May be `null` (or omitted) in v1; populated by the v2 bonus.
- `weighted_tokens` (**optional / nullable, v2**): `raw_tokens` adjusted by
injection frequency. May be `null` (or omitted) in v1; populated by the v2
bonus.
- Roll-up (file → category → total) is computed bottom-up by the estimator and
is not stored redundantly per entry; the report's consumer sums `entries`.
**v1 vs v2 scope.** Per PRD build-order phase 5, the token estimator
(injection-frequency weighting + bottom-up rollup) is explicitly a **v2 bonus**.
v1 requires only the deterministic `raw_tokens` count (local tokenizer, no API
call — consistent with invariant #6). The weighting fields are part of the
schema shape from the start so the contract never changes, but their population
is deferred to v2.
## Decisions
### Why `category` is a `{ class, subtype }` object, not a flat string
Consumers frequently branch on `class` (stale vs bloat) alone (different remedy
families). Nesting keeps that branch cheap while preserving the precise subtype.
### Why `exact_edit` carries `expected_sha256`
The clean step's mtime guard needs a content fingerprint to refuse applying a
cached edit to a file that changed since `generated_at`. Storing it on the edit
makes the guard a pure function of the report plus the current file.
### Why `safety_tier` is derived, not assigned
Invariant #7 is a safety boundary: `auto` ops run unattended. If the model could
write `safety_tier` directly, a single misclassification would let a destructive
or generative op run without approval. Making the tier a pure function of
`(op_type, is_destructive, is_reversible)` removes the model from that decision
entirely — the model only describes the op's objective properties, and the
script enforces the boundary. This is the difference between trusting the model
to obey invariant #7 and making it structurally unable to violate it.
### Why scanner signals live only on `entries` (cleared-file audit-trail tradeoff)

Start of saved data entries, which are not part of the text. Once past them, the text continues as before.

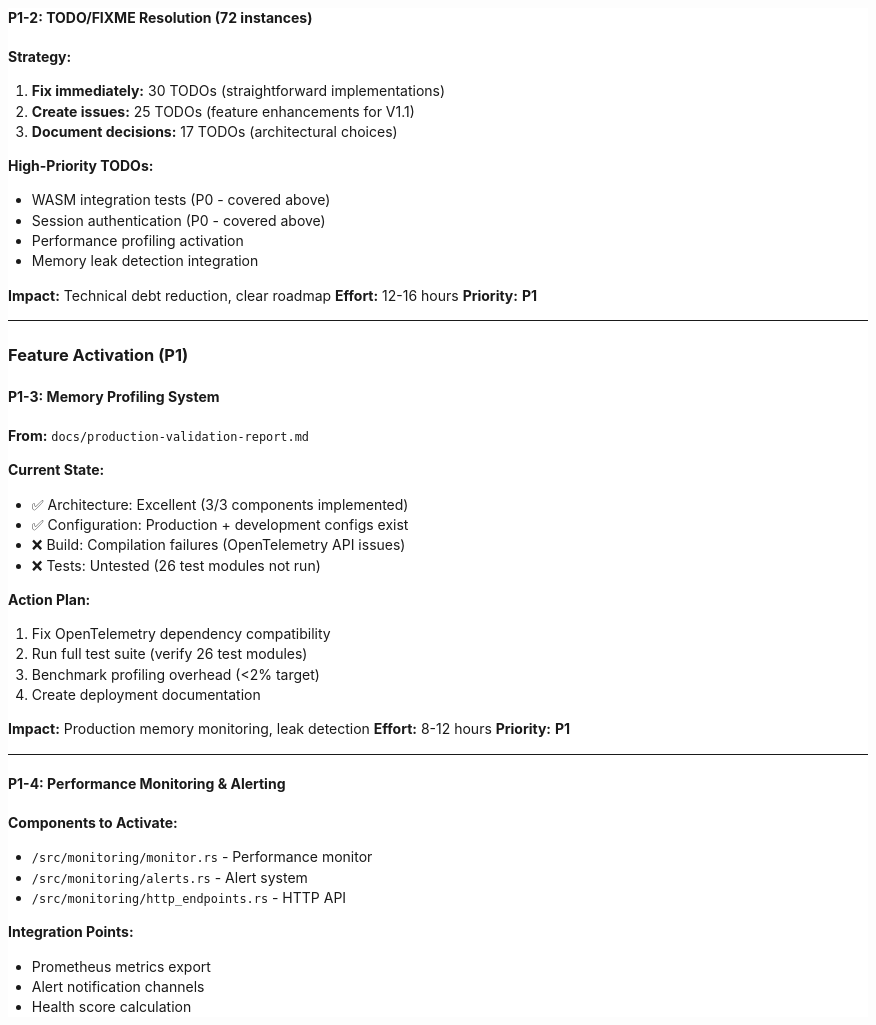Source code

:
#### P1-2: TODO/FIXME Resolution (72 instances)

**Strategy:**
1. **Fix immediately:** 30 TODOs (straightforward implementations)
2. **Create issues:** 25 TODOs (feature enhancements for V1.1)
3. **Document decisions:** 17 TODOs (architectural choices)

**High-Priority TODOs:**
- WASM integration tests (P0 - covered above)
- Session authentication (P0 - covered above)
- Performance profiling activation
- Memory leak detection integration

**Impact:** Technical debt reduction, clear roadmap
**Effort:** 12-16 hours
**Priority:** **P1**

---

### Feature Activation (P1)

#### P1-3: Memory Profiling System

**From:** `docs/production-validation-report.md`

**Current State:**
- ✅ Architecture: Excellent (3/3 components implemented)
- ✅ Configuration: Production + development configs exist
- ❌ Build: Compilation failures (OpenTelemetry API issues)
- ❌ Tests: Untested (26 test modules not run)

**Action Plan:**
1. Fix OpenTelemetry dependency compatibility
2. Run full test suite (verify 26 test modules)
3. Benchmark profiling overhead (<2% target)
4. Create deployment documentation

**Impact:** Production memory monitoring, leak detection
**Effort:** 8-12 hours
**Priority:** **P1**

---

#### P1-4: Performance Monitoring & Alerting

**Components to Activate:**
- `/src/monitoring/monitor.rs` - Performance monitor
- `/src/monitoring/alerts.rs` - Alert system
- `/src/monitoring/http_endpoints.rs` - HTTP API

**Integration Points:**
- Prometheus metrics export
- Alert notification channels
- Health score calculation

The deterministic scanner produces `shortlist` (paths only) and the per-entry
`signals` arrive on the AI-produced `entries`. A shortlisted file the AI judges
clean produces no entry (see the "shortlisted file may be cleared" scenario), so
its scanner signals are **not** recorded in the report. This separation is
**intentional**: the scanner contributes facts and a candidate set, while the AI
contributes judgments and entries; the report records decisions, not the raw
scan. The acknowledged tradeoff is an audit-trail gap — there is no record of
*why* a cleared file was shortlisted. The PRD does not require cleared-file
provenance (US-29's audit trail is about clean-time `confirm` approvals, not
check-time clears), so v1 keeps the separation. A future change could attach
per-path scanner signals to `shortlist` (or add a `cleared` list) for
auditability without restructuring `entries`; this note records the decision but
does not change the schema.
### Why generative ops omit `exact_edit`
A check must stay cheap even when no clean follows. Pre-writing prose
transformations would spend Sonnet tokens at check time for work that may never
be applied, so generative edits are produced at clean time instead.